Tarefas a realizar:
1. No texto sobre o duo Um Corpo Estranho, que músicos formam o duo?
2. Por favor, transcreva palavra por palavra um trecho do texto sobre o duo Um Corpo Estranho: comece nas palavras "Aprendemos desde pequenos" e pare depois de "uma fugacidade momentânea.".
3. Diga se cada afirmação concorda com o texto sobre o duo Um Corpo Estranho, respondendo sim ou não e citando tal e qual as palavras do texto que o decidem: (a) os dois músicos juntaram-se por acaso; (b) a sonoridade do duo inclui cordas de ukulele e banjo; (c) Um Corpo Estranho é épico.

Secção do documento:

Aprendemos desde pequenos a suspeitar do estranho. A não lhe abrir a porta, a não aceitar as suas ofertas, a abordar com cautela e suspeição tudo aquilo que não faça parte de um mundo conhecido e, por isso mesmo, seguro. Mas antes da familiaridade há sempre estranheza, inevitável no contacto com aquilo que nos é novo.

Na música de João Mota e Pedro Franco, o duo Um Corpo Estranho, a estranheza apensa à designação é coisa de uma fugacidade momentânea.

Não se juntaram por acaso – escolheram-se. Tiveram suficientes bandas, passaram por experiências musicais q.b. para que, no momento de, qual ritual de acasalamento, seleccionarem o parceiro ideal com o saber acumulado responsável. Agora, aos trinta e picos anos, já não é tempo de falsas partidas, bluffs ou tiros de pólvora seca.
Com uma mescla de profundezas blues, acutilância pop e um devir do fado terem posto pela primeira vez a cabeça de fora em meados de 2012, a edição de um EP homónimo. Não era puxada a fórceps, chegava desapressadamente, depois de preparado o seu ambiente.

Agora, há um Oeste a latejar em De Não Ter Tempo, um Oeste que é fruto possível de uma sonoridade em que vibram cordas de ukulele e banjo. Mas um Oeste que confunde as coordenadas. Evoca qualquer coisa da lata de feijões aquecida uma lareira, pistola repousada no coldre de um caubói mítico norte-americano, mas não chega com uma pompa morriconiana inventada à distância. Um Corpo Estranho não é épico. É telúrico até mais não.

Listagem fornecida:
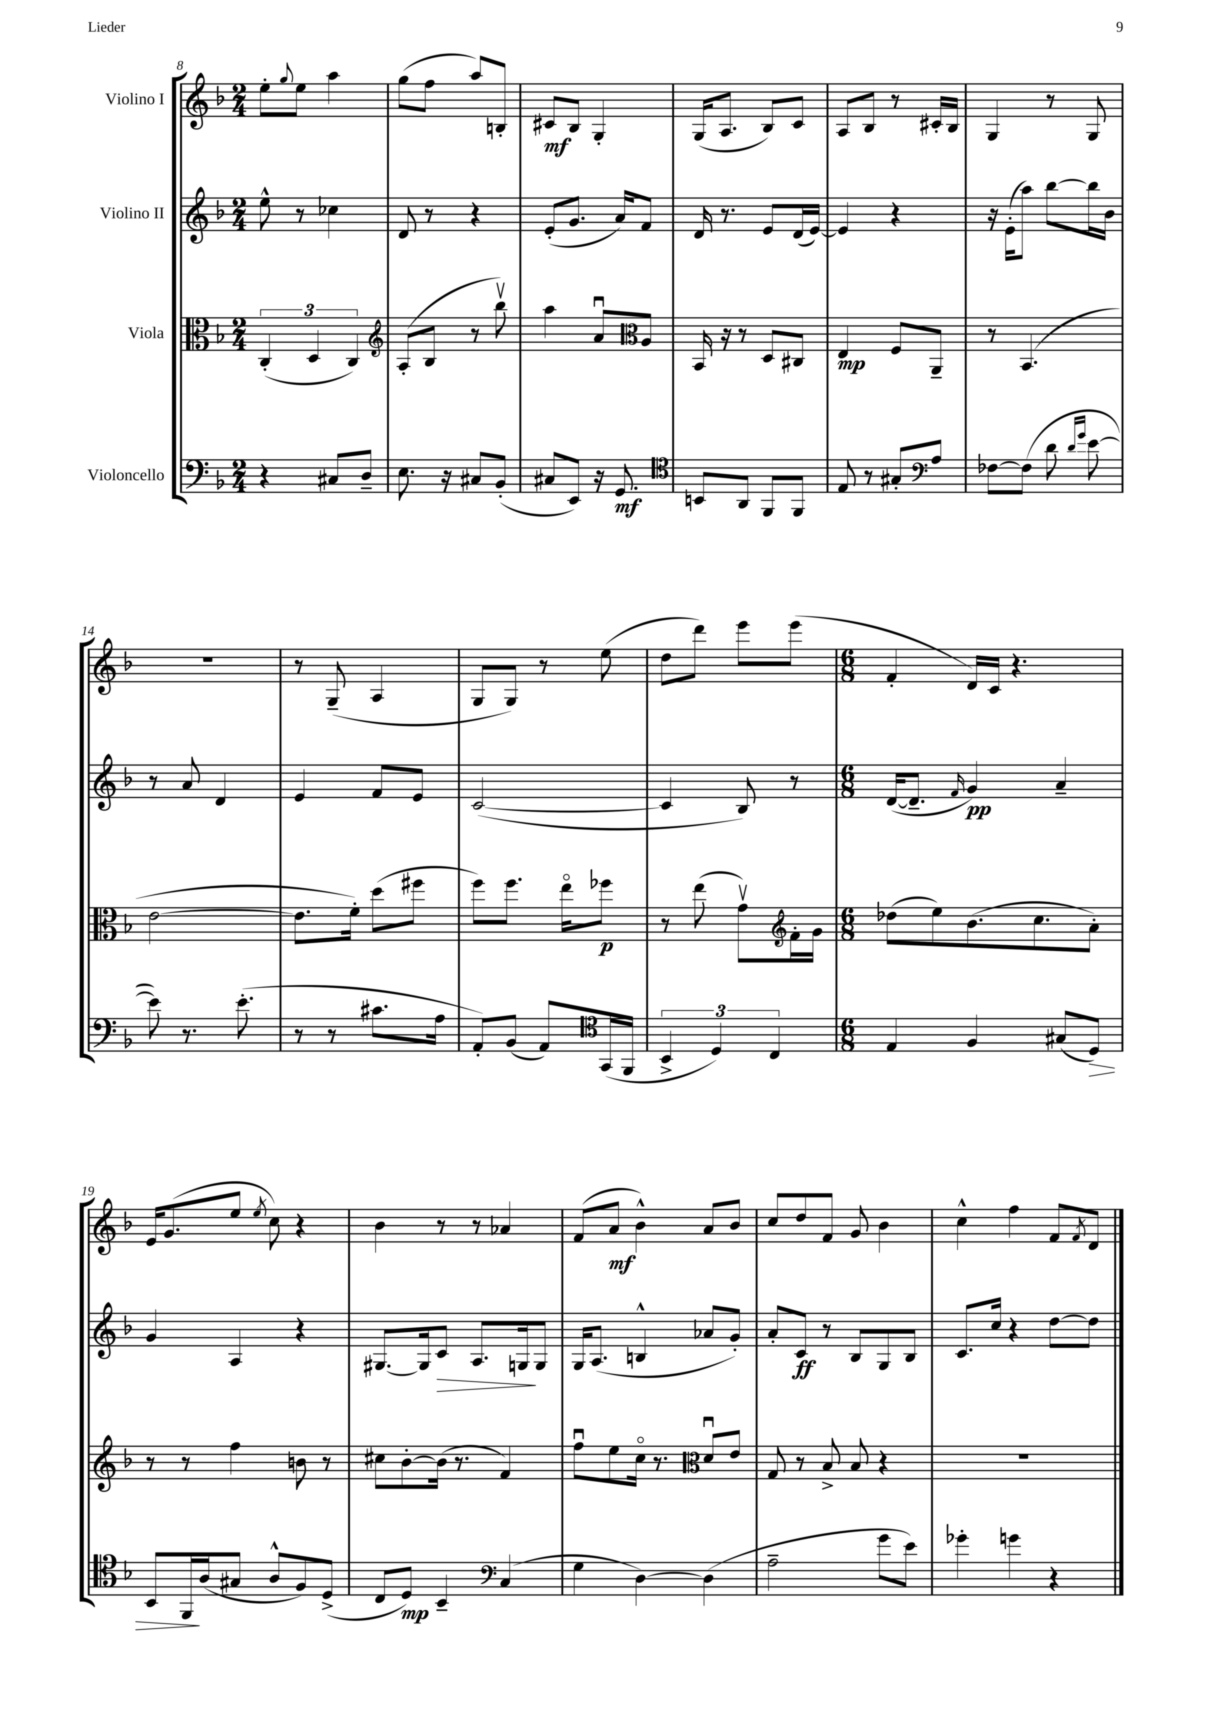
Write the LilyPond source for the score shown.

Respostas completas:
1. João Mota e Pedro Franco.

2.
Aprendemos desde pequenos a suspeitar do estranho. A não lhe abrir a porta, a não aceitar as suas ofertas, a abordar com cautela e suspeição tudo aquilo que não faça parte de um mundo conhecido e, por isso mesmo, seguro. Mas antes da familiaridade há sempre estranheza, inevitável no contacto com aquilo que nos é novo.

Na música de João Mota e Pedro Franco, o duo Um Corpo Estranho, a estranheza apensa à designação é coisa de uma fugacidade momentânea.

3.
(a) Não: "Não se juntaram por acaso – escolheram-se."
(b) Sim: "uma sonoridade em que vibram cordas de ukulele e banjo"
(c) Não: "Um Corpo Estranho não é épico."